Once you have counted the lines below that contain "página", give that number and nothing else.

§ RECORDS PROVIDED:
============

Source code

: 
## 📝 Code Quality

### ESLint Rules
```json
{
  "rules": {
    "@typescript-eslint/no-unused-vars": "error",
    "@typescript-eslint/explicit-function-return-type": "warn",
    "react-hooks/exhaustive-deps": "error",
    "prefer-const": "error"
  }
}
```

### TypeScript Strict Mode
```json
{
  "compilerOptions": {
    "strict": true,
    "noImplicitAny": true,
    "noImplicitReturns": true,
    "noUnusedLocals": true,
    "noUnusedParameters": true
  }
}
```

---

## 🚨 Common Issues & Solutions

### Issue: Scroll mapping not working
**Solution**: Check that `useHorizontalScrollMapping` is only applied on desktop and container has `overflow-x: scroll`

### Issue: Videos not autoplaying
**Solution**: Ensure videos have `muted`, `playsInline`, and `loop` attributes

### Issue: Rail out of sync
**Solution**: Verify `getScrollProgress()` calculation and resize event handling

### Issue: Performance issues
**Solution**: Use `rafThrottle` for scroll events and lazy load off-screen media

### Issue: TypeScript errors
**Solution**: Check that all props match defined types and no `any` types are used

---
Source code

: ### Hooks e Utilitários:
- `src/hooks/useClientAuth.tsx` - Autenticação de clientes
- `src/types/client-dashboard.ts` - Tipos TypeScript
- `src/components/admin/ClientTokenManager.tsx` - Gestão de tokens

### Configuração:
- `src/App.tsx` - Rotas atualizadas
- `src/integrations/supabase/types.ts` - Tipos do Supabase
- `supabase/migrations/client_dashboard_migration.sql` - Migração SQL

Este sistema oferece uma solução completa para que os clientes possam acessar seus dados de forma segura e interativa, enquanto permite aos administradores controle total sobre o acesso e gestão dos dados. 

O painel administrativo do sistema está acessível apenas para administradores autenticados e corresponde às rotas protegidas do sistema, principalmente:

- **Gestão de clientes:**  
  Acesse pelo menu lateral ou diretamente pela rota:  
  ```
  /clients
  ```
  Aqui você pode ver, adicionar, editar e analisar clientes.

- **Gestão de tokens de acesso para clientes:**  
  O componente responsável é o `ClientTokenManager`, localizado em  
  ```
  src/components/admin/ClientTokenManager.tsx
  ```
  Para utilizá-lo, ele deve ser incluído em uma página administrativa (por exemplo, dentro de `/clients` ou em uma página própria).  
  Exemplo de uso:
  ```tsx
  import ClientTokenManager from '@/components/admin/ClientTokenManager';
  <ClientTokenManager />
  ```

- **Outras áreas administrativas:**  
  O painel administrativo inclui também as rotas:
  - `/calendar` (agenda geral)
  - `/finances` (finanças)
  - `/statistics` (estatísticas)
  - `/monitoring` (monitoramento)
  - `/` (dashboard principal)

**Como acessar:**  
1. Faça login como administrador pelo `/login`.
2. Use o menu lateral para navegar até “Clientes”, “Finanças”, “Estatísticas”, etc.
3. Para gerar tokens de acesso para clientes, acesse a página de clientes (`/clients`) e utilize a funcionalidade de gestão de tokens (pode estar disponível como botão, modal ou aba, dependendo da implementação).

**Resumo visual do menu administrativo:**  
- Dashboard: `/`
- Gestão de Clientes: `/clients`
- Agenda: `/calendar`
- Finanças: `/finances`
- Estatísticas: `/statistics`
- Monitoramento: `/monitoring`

============

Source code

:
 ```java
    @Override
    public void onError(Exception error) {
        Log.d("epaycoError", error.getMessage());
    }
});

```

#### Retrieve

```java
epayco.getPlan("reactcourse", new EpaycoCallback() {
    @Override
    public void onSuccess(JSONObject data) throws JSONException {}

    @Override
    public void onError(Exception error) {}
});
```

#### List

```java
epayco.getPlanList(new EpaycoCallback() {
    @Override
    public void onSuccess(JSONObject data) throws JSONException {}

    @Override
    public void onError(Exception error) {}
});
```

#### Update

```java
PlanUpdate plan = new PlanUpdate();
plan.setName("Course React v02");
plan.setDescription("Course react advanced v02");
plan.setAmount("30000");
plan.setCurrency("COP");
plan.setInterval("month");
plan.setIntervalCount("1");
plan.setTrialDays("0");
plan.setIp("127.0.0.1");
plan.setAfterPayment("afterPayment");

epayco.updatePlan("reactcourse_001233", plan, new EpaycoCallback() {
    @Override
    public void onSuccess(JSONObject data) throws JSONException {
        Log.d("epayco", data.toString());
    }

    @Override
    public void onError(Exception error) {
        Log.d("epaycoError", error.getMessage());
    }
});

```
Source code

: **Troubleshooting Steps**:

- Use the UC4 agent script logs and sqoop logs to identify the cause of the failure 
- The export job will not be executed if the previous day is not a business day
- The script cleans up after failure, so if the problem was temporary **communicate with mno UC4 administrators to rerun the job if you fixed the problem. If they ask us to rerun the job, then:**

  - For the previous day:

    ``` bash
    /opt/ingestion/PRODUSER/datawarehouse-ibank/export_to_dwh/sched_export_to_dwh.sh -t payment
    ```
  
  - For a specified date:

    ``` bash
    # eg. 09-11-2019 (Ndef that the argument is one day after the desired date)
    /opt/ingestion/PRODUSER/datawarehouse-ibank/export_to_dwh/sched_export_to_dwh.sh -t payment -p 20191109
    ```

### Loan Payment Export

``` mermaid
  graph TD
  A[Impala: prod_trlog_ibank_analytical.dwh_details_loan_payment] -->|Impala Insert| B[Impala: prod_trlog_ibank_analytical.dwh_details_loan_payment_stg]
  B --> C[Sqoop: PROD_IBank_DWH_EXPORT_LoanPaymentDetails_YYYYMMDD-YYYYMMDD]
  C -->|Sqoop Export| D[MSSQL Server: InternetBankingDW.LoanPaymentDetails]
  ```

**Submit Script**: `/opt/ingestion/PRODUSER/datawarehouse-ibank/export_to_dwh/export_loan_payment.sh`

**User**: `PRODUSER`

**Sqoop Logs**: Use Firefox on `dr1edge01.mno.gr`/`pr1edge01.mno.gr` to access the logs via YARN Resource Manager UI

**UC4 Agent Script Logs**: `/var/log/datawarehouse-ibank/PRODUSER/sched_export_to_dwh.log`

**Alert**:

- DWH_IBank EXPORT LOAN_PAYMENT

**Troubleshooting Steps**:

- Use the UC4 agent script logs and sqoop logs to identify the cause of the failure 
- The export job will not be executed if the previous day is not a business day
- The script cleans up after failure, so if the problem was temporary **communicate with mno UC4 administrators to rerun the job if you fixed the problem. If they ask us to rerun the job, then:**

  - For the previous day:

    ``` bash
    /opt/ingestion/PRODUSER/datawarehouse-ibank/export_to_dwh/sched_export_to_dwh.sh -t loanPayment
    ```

============

§ FINISHED EXERCISE:
2